Pesca fantasma: um problema ambiental sério

A poluição das águas é um problema crescente em todo o mundo e a pesca fantasma é um de seus principais elementos. Por todo o planeta vem crescendo a conscientização: antes era a poluição devido ao afundamento de navios petrolíferos, um problema que felizmente vem melhorando; hoje em dia sabemos que os oceanos estão ficando contaminados com plástico, com a Grande Porção de Lixo do Oceano Pacífico causando cada vez maior preocupação. Isto sem falar do aquecimento geral dos oceanos, que vem trazendo dificuldades às formas de vida aí existentes.

Pesca fantasma

A pesca fantasma vem sendo reconhecida como mais um dos problemas urgentes a resolver pela Organização das Nações Unidas. Por todo o mundo, pescadores profissionais e autônomos abandonam redes e outros equipamentos de pesca, por ficarem estragados ou sem uso. Na prática, trata-se de deitar lixo para a rua – objetos que já não servem e que são abandonados na natureza, em vez de serem recuperados, reciclados ou pelo menos não deixados sem destino.
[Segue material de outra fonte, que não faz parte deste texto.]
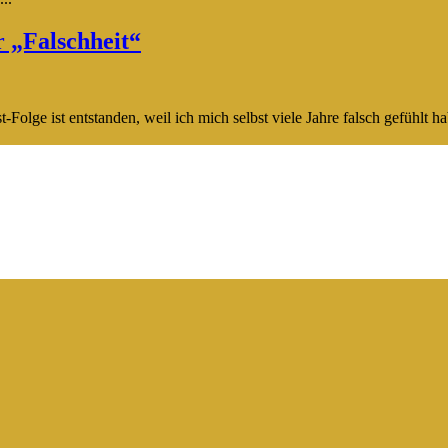
r „Falschheit“
-Folge ist entstanden, weil ich mich selbst viele Jahre falsch gefühlt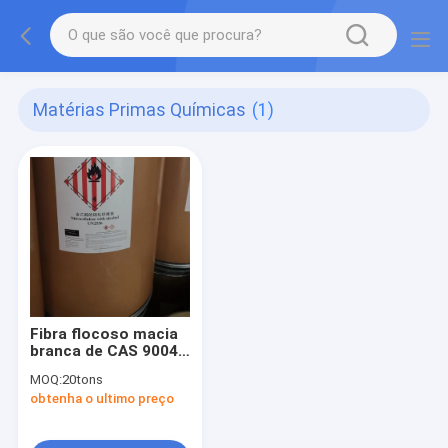
Matérias Primas Químicas
(1)
Fibra flocoso macia
branca de CAS 9004-
70-0 industrial da
MOQ:
20tons
nitrocelulose
obtenha o ultimo preço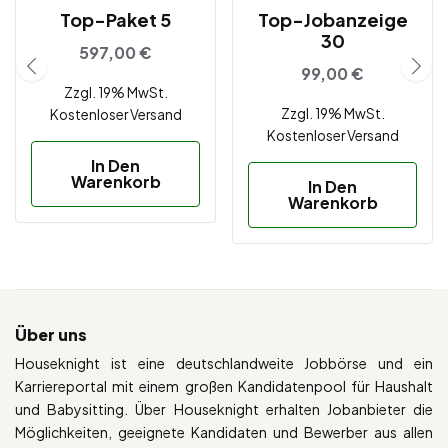
Top-Paket 5
Top-Jobanzeige
30
597,00
€
99,00
€
Zzgl. 19% MwSt.
Zzgl. 19% MwSt.
Kostenloser Versand
Kostenloser Versand
In Den
Warenkorb
In Den
Warenkorb
Über uns
Houseknight ist eine deutschlandweite Jobbörse und ein
Karriereportal mit einem großen Kandidatenpool für Haushalt
und Babysitting. Über Houseknight erhalten Jobanbieter die
Möglichkeiten, geeignete Kandidaten und Bewerber aus allen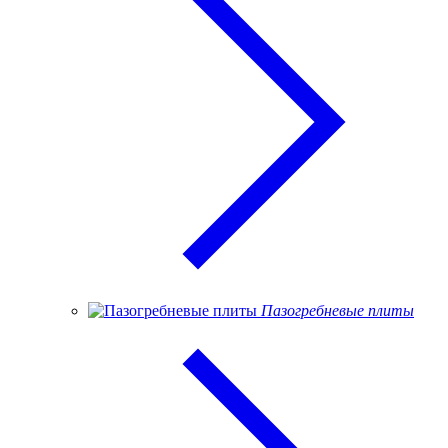
Пазогребневые плиты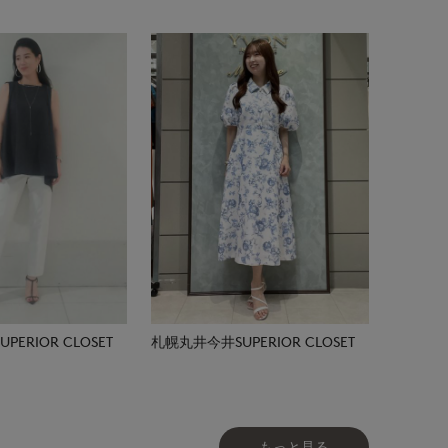
ERIOR CLOSET
札幌丸井今井SUPERIOR CLOSET
もっと見る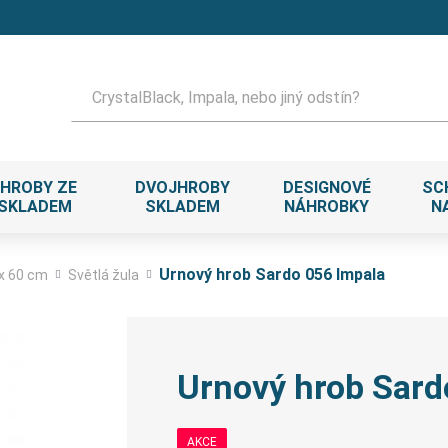
Hledat
HROBY ZE
DVOJHROBY
DESIGNOVÉ
SC
 SKLADEM
SKLADEM
NÁHROBKY
N
Urnový hrob Sardo 056 Impala
 x 60 cm
Světlá žula
Urnový hrob Sard
AKCE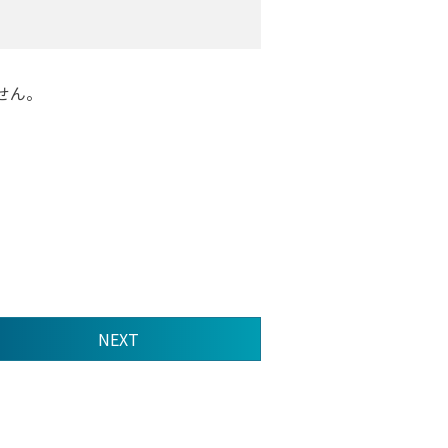
せん。
NEXT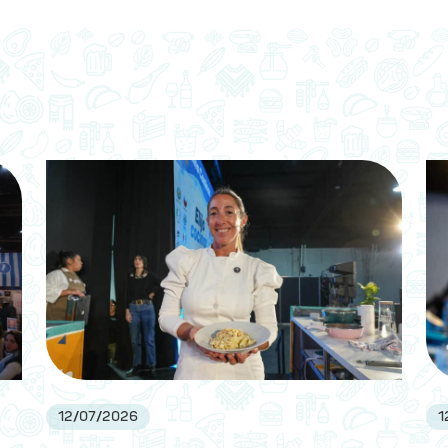
12
/
07
/
2026
1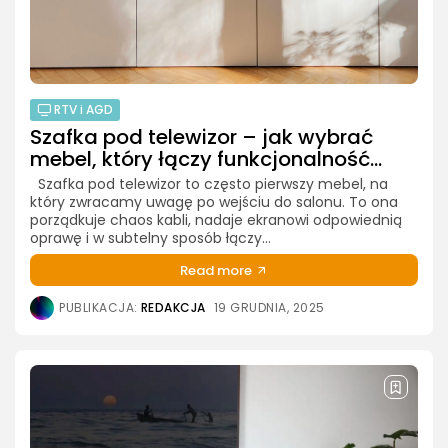
RTV i AGD
Szafka pod telewizor – jak wybrać
mebel, który łączy funkcjonalność...
Szafka pod telewizor to często pierwszy mebel, na
który zwracamy uwagę po wejściu do salonu. To ona
porządkuje chaos kabli, nadaje ekranowi odpowiednią
oprawę i w subtelny sposób łączy...
Read more
PUBLIKACJA:
REDAKCJA
19 GRUDNIA, 2025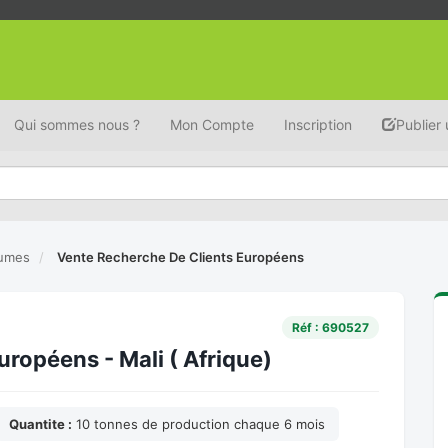
Qui sommes nous ?
Mon Compte
Inscription
Publier
gumes
Vente Recherche De Clients Européens
Réf : 690527
ropéens - Mali ( Afrique)
Quantite :
10 tonnes de production chaque 6 mois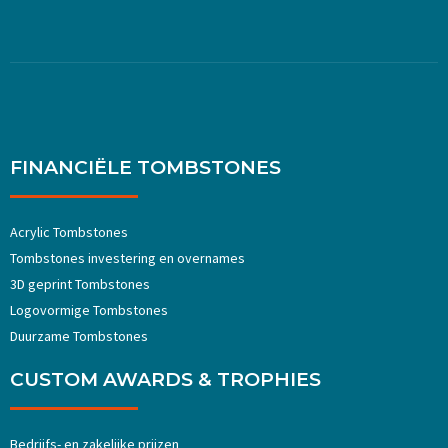
FINANCIËLE TOMBSTONES
Acrylic Tombstones
Tombstones investering en overnames
3D geprint Tombstones
Logovormige Tombstones
Duurzame Tombstones
CUSTOM AWARDS & TROPHIES
Bedrijfs- en zakelijke prijzen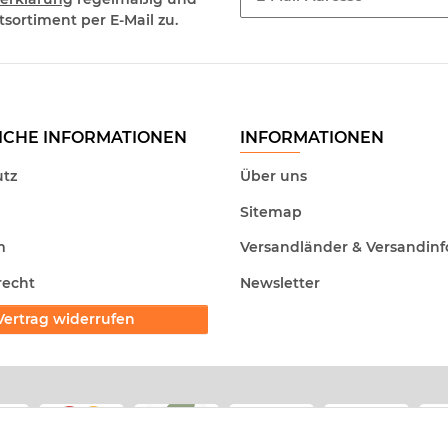
sortiment per E-Mail zu.
Newsletter Abonnieren
ICHE INFORMATIONEN
INFORMATIONEN
tz
Über uns
Sitemap
m
Versandländer & Versandinf
recht
Newsletter
Vertrag widerrufen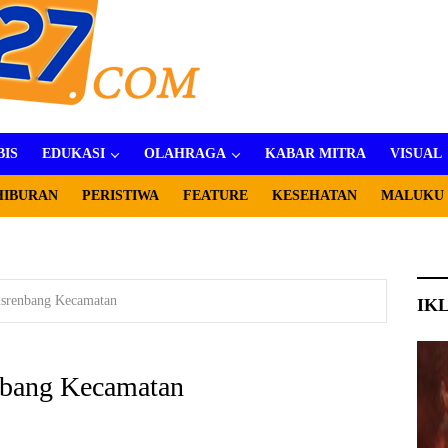
BIS
EDUKASI
OLAHRAGA
KABAR MITRA
VISUAL
HIBURAN
PERISTIWA
FEATURE
KESEHATAN
MALUKU
usrenbang Kecamatan
IK
nbang Kecamatan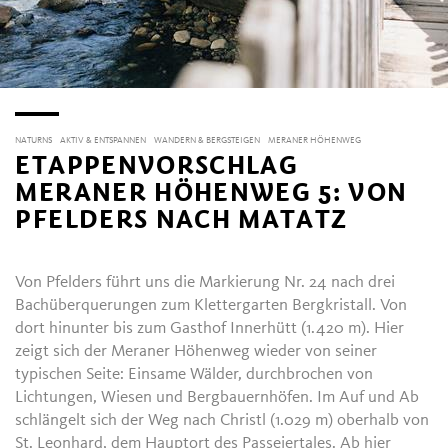
NATURNS
AKTIV & ENTSPANNEN
WANDERN & BERGSTEIGEN
MERANER HÖHENWEG
ETAPPENVORSCHLAG
MERANER HÖHENWEG 5: VON
PFELDERS NACH MATATZ
Von Pfelders führt uns die Markierung Nr. 24 nach drei
Bachüberquerungen zum Klettergarten Bergkristall. Von
dort hinunter bis zum Gasthof Innerhütt (1.420 m). Hier
zeigt sich der Meraner Höhenweg wieder von seiner
typischen Seite: Einsame Wälder, durchbrochen von
Lichtungen, Wiesen und Bergbauernhöfen. Im Auf und Ab
schlängelt sich der Weg nach Christl (1.029 m) oberhalb von
St. Leonhard, dem Hauptort des Passeiertales. Ab hier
Com milhares e milhões destas armadilhas vagando na água, o resultado é a morte por captura acidental de um número incalculável de animais, que simplesmente ficam presos nessas redes e ali permanecem até morrerem de fome. Um artigo da revista Dinheiro sugere que cerca de 80% das tartarugas marinhas que morrem em águas brasileiras têm a pesca fantasma como causa de morte. Ao contrário do que se poderia pensar, o problema é especialmente grave para as espécies de grande porte, como o golfinho ou a baleia-jubarte; esses animais, precisamente por serem maiores, existem na Natureza em menor número, e por isso cada uma de suas mortes representa um prejuízo estatisticamente muito maior.

Além da questão ética de proteção dos animais, que não é consensual entre os cidadãos, está em causa a sustentabilidade da vida marinha e da pesca em todo o mundo, com consequências para comunidades inteiras. Pelo menos isso será consensual para todos.